Just looking for advice really on what to do.

My DD was in crèche from 10 months old to 19 months, then back with me as I was on maternity leave. She and my DS were back in January when I went back to work. She settled in fine but in the last few weeks has started having a mini tantrum going into her room. She runs from the main crèche door but when she gets to her room stops and refuses to go in with gentle coercion persuasion from her key worker and me.

She has told me that one little girl hits her and slaps her in the face. I brought this up to her key worker and was told the child in question can be very boisterous and is often in time out for her behaviour. Apparently several parents have mentioned it.

Today was the same situation with DD, the Easter break did not help.

Has anyone any experience of this/ any strategies that I can use to help DD get through this. She loved crèche prior to this, was really and settled. She has also successfully been toilet trained in the past month, could that be another source of stress for her? I am thinking maybe childminder if it doesn't get sorted. And no, not working isn't an option, DH's salary would just about cover the mortgage and his commuting costs at the mo so I need to work to keep us fed.

Sorry for the length, thanks for any suggestions.

gonerogue Tue 02-Apr-13 11:47:00

Any ideas at all?

<Bump>

HPsauceonbaconbuttiesmmm Tue 02-Apr-13 12:29:06

DS has been in nursery since 6mo. He's now 2y9m. His nursery is fab, I have no concerns. He has loved it since day 1. He had a period of about 6 weeks at about 2.5 when he had to be peeled off me, sobbing. It was horrific. I always phoned and he was always fine within 10 mins. I'm due dc2 any day so I suspect that impacted on the clinginess. DS had been toilet trained for a few months by then so doubt that has any effect.

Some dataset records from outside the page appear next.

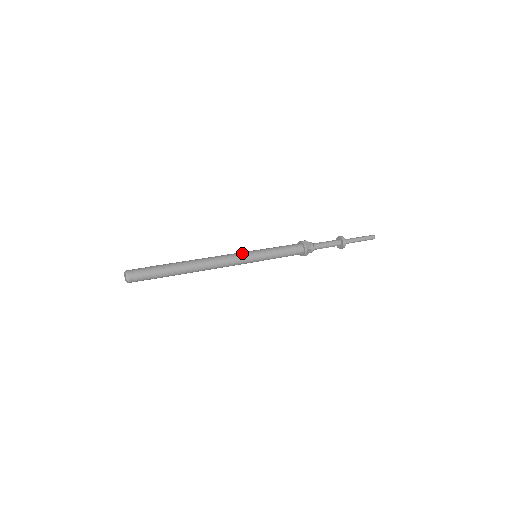
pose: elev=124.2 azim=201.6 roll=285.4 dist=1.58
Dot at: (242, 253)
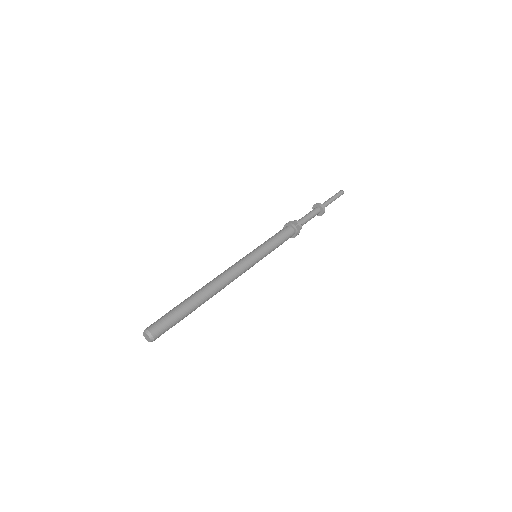
Dot at: (242, 259)
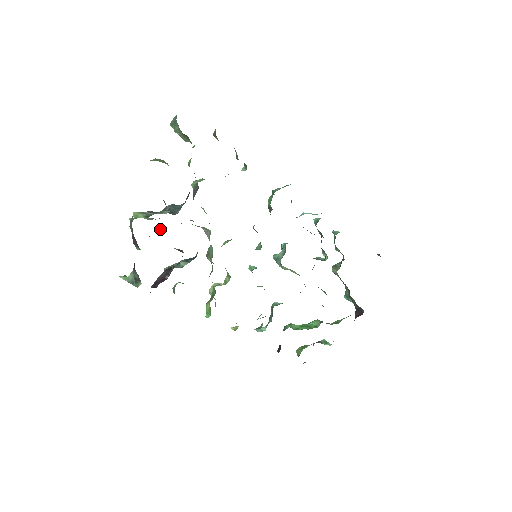
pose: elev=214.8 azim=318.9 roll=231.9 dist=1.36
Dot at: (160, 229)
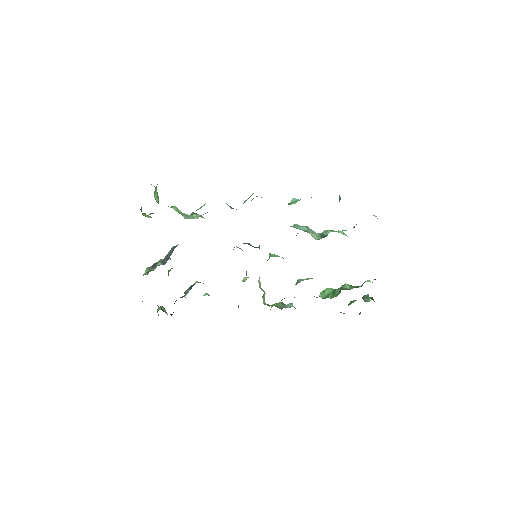
Dot at: (168, 270)
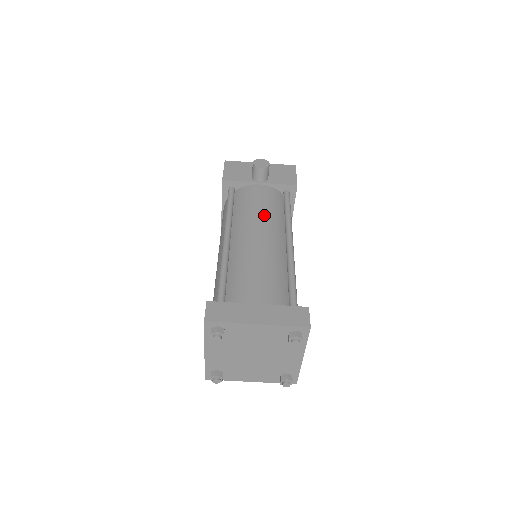
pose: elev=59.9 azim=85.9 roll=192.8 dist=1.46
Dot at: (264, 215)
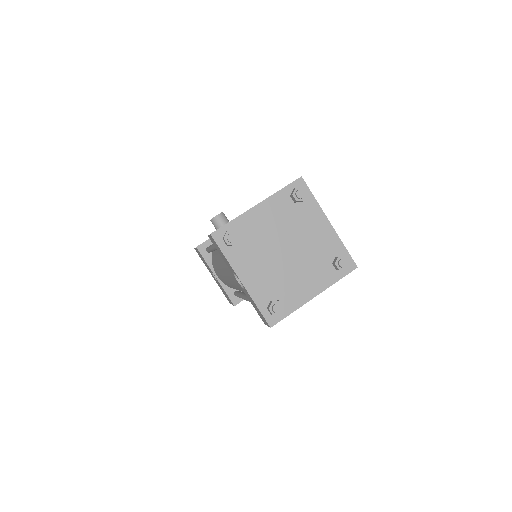
Dot at: occluded
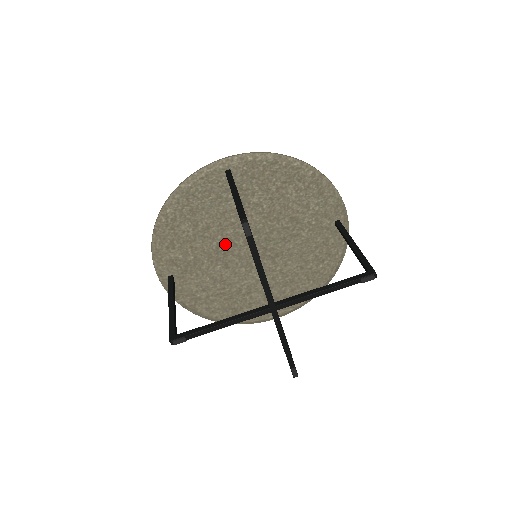
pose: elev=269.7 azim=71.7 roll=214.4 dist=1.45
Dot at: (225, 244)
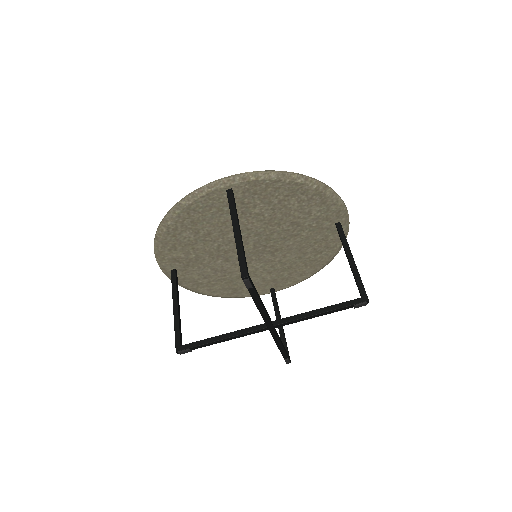
Dot at: (226, 245)
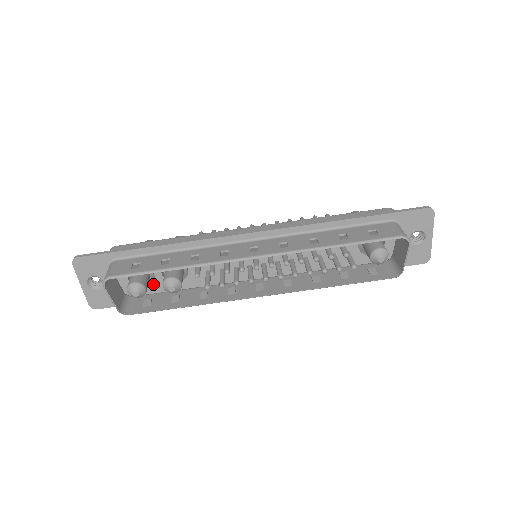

Talking to the nursery staff, it's not unusual for kids this age to go through separation anxiety for a while. The manager recommended I get him there before breakfast (was getting later as I was off sick with spd) and it really helped. We also talked a lot about what things he enjoys at nursery and how he can ask for a cuddle from staff at any time. Also promoted a strong friendship and reminded he'd get to play with x today.

TBH in your shoes I'd want a formal chat with the manager over the behaviour of the other child and what steps are in place to ensure your child's safety. Is she happy after you've left? Does she seem happy when you pick her up? If yes, then I'd give it a bit longer. If not, I'd go with a different nursery or a childminder. I would hate to go to work every day if I thought someone there was going to slap me, must be awful for defenceless toddler. Also not a habit you want her to pick up.

Will she be going to preschool in sept? Will you need a childminder then anyway? If so maybe an early move would be best all round?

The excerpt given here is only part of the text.